> _Work request_
Please print, word for word, every line from the one that contains "ALAN PARSONS PROJECT" through the last line of the records, and nothing else.

########################################

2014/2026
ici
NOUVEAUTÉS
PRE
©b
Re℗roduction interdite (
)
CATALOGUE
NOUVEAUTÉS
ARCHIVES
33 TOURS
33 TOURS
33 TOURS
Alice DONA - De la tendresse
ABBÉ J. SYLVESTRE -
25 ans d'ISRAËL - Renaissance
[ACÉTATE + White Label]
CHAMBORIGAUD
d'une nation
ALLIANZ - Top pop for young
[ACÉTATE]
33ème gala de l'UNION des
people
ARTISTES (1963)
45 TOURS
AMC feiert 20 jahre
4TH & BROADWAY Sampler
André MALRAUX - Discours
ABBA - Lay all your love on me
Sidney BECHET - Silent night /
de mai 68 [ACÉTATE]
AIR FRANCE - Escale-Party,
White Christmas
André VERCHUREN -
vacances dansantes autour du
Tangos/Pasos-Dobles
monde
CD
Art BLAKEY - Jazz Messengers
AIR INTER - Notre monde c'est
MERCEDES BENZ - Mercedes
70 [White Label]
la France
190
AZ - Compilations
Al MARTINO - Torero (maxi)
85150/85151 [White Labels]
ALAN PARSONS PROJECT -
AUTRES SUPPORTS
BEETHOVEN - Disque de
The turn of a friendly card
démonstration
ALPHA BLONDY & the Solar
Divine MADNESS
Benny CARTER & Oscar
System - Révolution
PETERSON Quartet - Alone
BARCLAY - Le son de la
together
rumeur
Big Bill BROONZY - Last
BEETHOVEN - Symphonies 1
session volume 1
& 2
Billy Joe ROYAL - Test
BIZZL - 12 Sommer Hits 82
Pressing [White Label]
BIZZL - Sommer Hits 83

########################################

> _Answer box_
ALAN PARSONS PROJECT -
AUTRES SUPPORTS
BEETHOVEN - Disque de
The turn of a friendly card
démonstration
ALPHA BLONDY & the Solar
Divine MADNESS
Benny CARTER & Oscar
System - Révolution
PETERSON Quartet - Alone
BARCLAY - Le son de la
together
rumeur
Big Bill BROONZY - Last
BEETHOVEN - Symphonies 1
session volume 1
& 2
Billy Joe ROYAL - Test
BIZZL - 12 Sommer Hits 82
Pressing [White Label]
BIZZL - Sommer Hits 83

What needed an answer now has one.